[[ Extracted records, beginning ]]

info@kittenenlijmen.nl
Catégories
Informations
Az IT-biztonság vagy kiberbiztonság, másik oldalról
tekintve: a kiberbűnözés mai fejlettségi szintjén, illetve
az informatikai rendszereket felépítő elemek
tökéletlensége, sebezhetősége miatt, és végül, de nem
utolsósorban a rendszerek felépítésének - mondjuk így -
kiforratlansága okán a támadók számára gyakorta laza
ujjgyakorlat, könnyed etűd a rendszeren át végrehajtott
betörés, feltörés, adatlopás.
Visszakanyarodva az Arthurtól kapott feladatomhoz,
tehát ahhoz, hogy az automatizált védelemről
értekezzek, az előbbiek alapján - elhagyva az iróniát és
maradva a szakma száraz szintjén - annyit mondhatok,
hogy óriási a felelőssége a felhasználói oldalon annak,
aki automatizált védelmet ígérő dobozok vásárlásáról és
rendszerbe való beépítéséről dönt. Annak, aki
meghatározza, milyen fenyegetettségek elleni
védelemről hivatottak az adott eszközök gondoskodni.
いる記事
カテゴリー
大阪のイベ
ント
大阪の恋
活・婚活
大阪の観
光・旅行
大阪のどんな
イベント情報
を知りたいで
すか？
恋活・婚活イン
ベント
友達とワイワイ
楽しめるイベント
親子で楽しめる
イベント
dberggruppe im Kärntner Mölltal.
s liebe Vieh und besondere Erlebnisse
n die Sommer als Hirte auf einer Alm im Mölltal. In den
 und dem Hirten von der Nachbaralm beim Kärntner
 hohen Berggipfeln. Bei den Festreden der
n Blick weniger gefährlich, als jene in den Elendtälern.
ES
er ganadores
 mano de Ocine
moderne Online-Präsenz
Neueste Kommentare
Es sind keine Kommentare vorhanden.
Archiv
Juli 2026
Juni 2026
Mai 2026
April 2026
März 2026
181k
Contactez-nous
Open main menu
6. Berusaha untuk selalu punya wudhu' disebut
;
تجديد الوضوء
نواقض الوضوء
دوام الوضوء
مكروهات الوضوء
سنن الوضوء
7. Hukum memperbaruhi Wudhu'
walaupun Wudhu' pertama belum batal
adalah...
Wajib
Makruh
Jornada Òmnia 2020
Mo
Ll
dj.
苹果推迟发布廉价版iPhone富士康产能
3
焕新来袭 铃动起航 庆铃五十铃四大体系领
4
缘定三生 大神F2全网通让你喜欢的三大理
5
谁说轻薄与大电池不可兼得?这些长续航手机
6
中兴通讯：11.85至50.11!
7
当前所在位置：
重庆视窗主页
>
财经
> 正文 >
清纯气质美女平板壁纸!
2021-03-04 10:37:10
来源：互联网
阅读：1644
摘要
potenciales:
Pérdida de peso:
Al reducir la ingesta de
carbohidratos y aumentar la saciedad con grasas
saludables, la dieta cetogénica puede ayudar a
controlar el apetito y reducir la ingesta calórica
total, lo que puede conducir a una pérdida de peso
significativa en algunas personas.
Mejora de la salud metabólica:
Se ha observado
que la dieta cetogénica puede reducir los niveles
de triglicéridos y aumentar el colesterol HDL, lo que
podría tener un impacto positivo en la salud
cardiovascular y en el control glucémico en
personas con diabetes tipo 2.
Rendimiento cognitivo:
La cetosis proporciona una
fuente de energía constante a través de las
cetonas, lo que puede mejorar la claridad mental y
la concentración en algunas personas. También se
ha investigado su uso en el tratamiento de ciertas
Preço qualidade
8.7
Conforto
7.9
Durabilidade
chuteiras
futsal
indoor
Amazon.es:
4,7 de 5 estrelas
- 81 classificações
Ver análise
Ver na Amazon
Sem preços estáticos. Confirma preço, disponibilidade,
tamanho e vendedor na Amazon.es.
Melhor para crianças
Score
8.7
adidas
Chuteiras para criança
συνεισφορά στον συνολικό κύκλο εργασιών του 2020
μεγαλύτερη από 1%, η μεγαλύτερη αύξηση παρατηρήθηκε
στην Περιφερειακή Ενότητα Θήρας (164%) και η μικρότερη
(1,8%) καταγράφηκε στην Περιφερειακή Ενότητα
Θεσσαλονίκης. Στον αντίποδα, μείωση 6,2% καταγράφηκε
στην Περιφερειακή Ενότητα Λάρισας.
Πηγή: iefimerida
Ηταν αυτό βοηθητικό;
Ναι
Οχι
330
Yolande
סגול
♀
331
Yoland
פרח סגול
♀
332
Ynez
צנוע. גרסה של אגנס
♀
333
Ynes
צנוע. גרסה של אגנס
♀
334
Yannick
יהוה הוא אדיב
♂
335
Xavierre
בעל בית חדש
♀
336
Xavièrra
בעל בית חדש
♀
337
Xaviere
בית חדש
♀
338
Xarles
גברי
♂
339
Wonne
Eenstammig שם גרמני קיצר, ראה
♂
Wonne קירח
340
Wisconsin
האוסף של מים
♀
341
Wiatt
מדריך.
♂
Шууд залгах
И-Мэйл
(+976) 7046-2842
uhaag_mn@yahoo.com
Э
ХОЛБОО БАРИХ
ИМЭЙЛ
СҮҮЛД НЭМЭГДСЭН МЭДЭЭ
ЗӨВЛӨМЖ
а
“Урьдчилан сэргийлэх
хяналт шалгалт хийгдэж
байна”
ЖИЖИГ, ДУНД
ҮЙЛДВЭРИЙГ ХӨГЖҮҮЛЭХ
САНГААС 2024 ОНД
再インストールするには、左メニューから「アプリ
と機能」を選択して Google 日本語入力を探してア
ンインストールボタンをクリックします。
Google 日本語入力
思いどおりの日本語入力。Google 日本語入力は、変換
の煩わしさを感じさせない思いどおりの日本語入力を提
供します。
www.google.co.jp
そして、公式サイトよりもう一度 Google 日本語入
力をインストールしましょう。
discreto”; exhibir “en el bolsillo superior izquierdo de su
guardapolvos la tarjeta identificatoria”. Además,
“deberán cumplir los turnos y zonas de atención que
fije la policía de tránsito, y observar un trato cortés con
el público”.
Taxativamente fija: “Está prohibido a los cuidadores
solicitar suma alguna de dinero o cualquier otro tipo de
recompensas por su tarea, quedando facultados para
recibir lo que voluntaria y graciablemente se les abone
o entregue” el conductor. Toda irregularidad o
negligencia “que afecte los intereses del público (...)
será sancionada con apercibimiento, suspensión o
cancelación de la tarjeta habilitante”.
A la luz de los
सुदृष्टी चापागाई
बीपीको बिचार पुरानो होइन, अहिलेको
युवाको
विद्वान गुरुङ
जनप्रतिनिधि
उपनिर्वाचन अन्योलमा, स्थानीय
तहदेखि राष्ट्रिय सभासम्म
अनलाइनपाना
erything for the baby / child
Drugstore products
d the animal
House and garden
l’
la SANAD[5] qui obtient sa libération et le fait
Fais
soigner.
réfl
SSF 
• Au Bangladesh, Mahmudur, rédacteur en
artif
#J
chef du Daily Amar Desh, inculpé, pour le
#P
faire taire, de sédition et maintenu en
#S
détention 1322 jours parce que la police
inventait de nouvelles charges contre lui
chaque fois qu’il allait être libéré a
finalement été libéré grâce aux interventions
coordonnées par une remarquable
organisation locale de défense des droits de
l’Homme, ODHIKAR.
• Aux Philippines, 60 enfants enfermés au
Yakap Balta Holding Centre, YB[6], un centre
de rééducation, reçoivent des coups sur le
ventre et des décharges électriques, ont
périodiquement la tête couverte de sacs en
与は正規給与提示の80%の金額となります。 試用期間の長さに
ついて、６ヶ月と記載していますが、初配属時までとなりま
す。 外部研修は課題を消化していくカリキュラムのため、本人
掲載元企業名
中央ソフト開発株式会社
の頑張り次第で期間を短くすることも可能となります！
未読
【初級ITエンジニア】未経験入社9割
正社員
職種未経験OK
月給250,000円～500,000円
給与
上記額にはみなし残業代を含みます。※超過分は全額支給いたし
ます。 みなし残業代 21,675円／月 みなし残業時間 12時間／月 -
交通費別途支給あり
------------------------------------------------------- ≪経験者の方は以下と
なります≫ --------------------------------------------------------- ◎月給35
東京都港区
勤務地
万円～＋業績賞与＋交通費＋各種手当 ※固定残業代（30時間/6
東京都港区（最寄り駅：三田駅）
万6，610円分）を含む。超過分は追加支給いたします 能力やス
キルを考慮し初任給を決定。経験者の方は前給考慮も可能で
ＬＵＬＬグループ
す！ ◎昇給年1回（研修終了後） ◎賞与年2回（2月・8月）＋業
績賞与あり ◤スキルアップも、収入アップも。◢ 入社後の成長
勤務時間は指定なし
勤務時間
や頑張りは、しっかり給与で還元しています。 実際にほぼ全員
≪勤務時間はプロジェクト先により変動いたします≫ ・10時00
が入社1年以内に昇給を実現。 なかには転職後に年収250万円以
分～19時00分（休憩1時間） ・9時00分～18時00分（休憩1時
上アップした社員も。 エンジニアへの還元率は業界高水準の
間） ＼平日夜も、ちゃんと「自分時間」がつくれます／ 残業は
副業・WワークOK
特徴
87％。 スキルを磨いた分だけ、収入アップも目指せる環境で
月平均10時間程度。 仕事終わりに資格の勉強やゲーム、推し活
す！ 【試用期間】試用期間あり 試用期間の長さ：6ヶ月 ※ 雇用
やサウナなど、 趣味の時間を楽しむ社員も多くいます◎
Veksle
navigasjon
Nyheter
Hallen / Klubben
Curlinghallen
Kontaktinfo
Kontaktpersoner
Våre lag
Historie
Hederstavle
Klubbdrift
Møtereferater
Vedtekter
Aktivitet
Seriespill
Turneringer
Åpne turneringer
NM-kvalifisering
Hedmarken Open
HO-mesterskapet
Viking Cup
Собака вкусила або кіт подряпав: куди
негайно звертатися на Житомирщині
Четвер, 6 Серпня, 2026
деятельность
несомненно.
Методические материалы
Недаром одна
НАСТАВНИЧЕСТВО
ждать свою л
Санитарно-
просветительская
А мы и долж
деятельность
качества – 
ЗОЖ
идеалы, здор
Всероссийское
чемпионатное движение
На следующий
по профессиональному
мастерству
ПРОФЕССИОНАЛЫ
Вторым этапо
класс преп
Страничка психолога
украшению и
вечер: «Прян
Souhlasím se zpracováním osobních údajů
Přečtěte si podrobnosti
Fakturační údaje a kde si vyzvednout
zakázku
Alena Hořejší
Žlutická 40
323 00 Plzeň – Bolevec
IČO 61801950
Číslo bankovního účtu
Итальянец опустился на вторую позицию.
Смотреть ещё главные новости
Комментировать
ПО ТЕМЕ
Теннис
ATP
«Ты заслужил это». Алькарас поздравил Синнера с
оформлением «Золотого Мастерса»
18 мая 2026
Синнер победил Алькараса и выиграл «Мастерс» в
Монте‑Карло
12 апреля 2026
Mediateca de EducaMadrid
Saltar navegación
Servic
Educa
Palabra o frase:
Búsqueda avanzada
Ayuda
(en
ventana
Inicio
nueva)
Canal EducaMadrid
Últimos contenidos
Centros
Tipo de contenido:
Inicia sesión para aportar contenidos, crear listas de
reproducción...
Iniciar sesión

[[ Extracted records, end ]]

**Your assignment**
Show every line in the entries above that contains the string "στην".

**Task solution**
στην Περιφερειακή Ενότητα Θήρας (164%) και η μικρότερη
(1,8%) καταγράφηκε στην Περιφερειακή Ενότητα
στην Περιφερειακή Ενότητα Λάρισας.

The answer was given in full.